[QUESTÕES DE ESTUDO]
A – Liste todas as pessoas chamadas pelo nome no texto sobre Curitiba e as pandemias.
B – Continue o texto sobre Curitiba e as pandemias a partir do ponto em que ele termina.

[TRECHO DO DOCUMENTO]
#####

Para o então vice-prefeito de Curitiba e secretário de Saúde, Luciano Ducci (PSD), foi uma situação “diferente, mas que é um exemplo do funcionamento da estrutura do SUS”. “Esta [crise do coronavírus] é uma situação sem precedentes. Mas dá para traçar paralelos”, completa.

Na ocasião, Curitiba foi uma das cidades mais atingidas pela pandemia no país. O início das aulas nas escolas da cidade após as férias de julho foi adiado. “A prevenção [da H1N1] era muito parecida com agora, com higienização das mãos, álcool gel, ambiente ventilado. Havia um trabalho muito grande de conscientização”, lembra.

Mas para Ducci o principal ativo do Sistema Único de Saúde, das secretarias de Saúde e do Ministério na época eram os servidores públicos de carreira. “Há uma equipe técnica muito preparada, experiente. Em Curitiba então sempre tivemos a tradição de ter secretários da área. Mesmo assim, trocava o secretário, a equipe técnica permanecia”, conta.

Em 2010, assim como agora, uma das servidoras públicas da Secretaria Municipal de Saúde envolvidas na estratégia de combate à pandemia era a médica infectologista Marion Burger. Hoje é ela que acompanhava a atual secretária municipal de Saúde, Márcia Huçulak, nas lives de divulgação dos dados da pandemia de Covid-19 em Curitiba.

O próprio Ducci – que é médico – era funcionário de carreira do município quando se tornou secretário, depois vice-prefeito e prefeito de Curitiba.

No contexto atual, Ducci – que hoje é deputado federal pelo Paraná – diz que parte da estrutura do Ministério da Saúde e das equipes de servidores de carreira “foi desmontada”. “Tivemos um desmonte. A equipe é despreparada, sem formação técnica. O Ministério tinha uma equipe muito boa de servidores, especializada. Agora quem conduz não conhece nada”, critica.

Para o ex-prefeito é difícil de avaliar a estratégia nas cidades hoje porque “não tem vacina”. Na pandemia de H1N1 o processo de disponibilização da vacina foi mais simples porque já existiam vacinas contra a gripe. Só foi necessário acrescentar a variante. Mesmo assim, foram 14 meses de emergência sanitária em todo o mundo.

Grande adesão

Por outro lado, em 2020, “o governo não entrou no fundo global para aquisição da vacina, tentou sair da OMS. Desde maio que se discute a vacina e o governo não se organizou”, aponta. “Tiveram nove, dez meses e não fizeram nada. Ficaram tirando sarro dos chineses, não sabiam que é de lá [da China] que vêm os insumos”, diz.

#####

[REGISTROS FORNECIDOS]
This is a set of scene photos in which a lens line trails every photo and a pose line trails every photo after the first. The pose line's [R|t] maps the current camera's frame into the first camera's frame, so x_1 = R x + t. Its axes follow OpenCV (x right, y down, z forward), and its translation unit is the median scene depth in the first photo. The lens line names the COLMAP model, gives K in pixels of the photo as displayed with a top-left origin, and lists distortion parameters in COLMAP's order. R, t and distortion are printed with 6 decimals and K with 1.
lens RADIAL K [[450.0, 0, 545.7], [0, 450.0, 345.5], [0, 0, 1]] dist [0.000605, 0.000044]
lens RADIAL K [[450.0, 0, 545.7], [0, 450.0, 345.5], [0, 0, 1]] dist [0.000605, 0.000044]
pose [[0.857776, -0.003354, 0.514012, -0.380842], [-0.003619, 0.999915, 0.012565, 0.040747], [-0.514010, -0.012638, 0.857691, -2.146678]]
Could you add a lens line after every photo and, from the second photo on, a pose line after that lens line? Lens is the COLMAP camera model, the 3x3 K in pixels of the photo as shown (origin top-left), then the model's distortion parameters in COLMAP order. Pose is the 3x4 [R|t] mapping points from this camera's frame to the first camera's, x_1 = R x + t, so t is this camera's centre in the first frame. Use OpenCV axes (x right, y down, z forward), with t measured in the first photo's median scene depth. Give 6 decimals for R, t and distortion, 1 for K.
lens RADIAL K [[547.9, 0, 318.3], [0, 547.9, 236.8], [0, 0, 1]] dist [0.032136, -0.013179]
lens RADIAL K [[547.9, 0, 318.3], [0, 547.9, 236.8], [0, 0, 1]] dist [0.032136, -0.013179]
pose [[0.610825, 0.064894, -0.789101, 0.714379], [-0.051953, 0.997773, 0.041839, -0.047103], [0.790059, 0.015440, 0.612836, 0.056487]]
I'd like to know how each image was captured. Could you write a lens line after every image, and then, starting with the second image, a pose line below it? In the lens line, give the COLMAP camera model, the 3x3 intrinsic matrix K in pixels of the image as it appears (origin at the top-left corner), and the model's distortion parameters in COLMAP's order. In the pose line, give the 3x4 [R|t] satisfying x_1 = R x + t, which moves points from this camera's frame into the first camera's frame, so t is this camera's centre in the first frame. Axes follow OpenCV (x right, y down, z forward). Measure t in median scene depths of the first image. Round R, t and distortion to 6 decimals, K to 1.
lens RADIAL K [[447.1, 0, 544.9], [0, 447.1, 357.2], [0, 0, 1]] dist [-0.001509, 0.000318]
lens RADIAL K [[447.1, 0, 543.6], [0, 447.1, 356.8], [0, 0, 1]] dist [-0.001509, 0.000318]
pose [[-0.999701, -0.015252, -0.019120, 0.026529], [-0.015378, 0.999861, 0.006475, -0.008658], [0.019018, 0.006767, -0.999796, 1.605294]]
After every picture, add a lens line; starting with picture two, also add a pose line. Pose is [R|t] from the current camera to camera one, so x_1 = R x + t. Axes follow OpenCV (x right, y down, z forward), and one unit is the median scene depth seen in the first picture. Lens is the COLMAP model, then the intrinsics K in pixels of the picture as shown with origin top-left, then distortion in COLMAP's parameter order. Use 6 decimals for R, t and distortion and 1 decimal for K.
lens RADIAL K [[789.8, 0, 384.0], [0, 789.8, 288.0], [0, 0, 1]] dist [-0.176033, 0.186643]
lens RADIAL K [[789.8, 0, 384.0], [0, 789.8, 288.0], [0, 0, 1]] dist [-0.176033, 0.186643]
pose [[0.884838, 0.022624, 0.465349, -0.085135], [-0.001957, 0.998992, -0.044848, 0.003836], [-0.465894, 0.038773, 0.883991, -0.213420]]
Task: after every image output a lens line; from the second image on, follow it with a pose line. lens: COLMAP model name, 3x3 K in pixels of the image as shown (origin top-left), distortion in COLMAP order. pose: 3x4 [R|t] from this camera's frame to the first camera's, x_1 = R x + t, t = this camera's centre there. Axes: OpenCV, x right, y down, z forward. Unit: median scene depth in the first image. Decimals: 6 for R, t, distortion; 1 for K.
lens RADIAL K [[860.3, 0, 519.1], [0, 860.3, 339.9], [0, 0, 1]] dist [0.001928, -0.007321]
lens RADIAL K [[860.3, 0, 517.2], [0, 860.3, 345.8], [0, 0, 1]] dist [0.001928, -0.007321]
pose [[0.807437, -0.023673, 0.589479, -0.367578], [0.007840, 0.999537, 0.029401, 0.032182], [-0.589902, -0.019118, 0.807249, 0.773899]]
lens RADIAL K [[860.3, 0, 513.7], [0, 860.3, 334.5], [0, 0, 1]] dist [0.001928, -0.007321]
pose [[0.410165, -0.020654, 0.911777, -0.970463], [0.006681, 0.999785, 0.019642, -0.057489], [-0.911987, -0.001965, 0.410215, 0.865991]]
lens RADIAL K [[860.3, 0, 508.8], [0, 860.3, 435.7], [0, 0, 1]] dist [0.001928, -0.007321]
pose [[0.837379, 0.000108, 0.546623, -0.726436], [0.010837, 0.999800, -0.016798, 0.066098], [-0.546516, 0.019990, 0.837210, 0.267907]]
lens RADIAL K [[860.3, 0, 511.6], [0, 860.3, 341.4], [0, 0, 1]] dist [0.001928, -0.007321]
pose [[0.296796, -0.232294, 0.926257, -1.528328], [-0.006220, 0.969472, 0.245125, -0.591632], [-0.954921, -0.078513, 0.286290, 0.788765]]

#####

[RESULTADOS DO EXERCÍCIO]
A –
Luciano Ducci
Marion Burger
Márcia Huçulak

B –
Lá em 2010, quando a vacina chegou, os insumos já estavam todos garantidos, a estrutura logística, o cronograma e organização da vacinação estavam prontas nas cidades.

Na primeira fase, foram vacinados indígenas e profissionais de saúde. Foram três milhões de pessoas vacinadas em duas semanas. Na segunda fase, foi a vez de gestantes, crianças de 6 meses a 2 anos e adultos com doenças crônicas. A vacinação das crianças e dos adultos também foi concluída em duas semanas, num total de 17 milhões de imunizações. Por fim, outros 68 milhões de brasileiros foram vacinados no período de dois meses e meio.

Em Curitiba, para atingir o percentual de cobertura vacinal necessário, o então secretário da saúde estabeleceu pontos de vacinação nas Unidades de Saúde, mas também em supermercados, terminais de ônibus e outros locais públicos com grande circulação de pessoas.

Nas fases 1 e 2, Curitiba aplicou 293.921 doses, e atingiu cobertura vacinal em idosos de 96,3% e em 90,4% dos profissionais de saúde da cidade. Desde então, o país realiza todos os anos uma campanha de vacinação para a gripe entre os grupos prioritários.

“Na realidade, o país já faz campanhas de vacinação constantes. São milhares de doses aplicadas”, explica. Para Ducci, o dia da vacina “é sempre um dia de festa para a saúde. “A gente abria todas as Unidades, tinha uma mobilização e uma grande adesão da população”, lembra.

Hoje, parte das vacinas usadas na campanha nacional contra a gripe vem justamente do Instituto Butantan, que produz a Vacina Influenza Sazonal Trivalente (fragmentada e inativada) para o Sistema Único de Saúde.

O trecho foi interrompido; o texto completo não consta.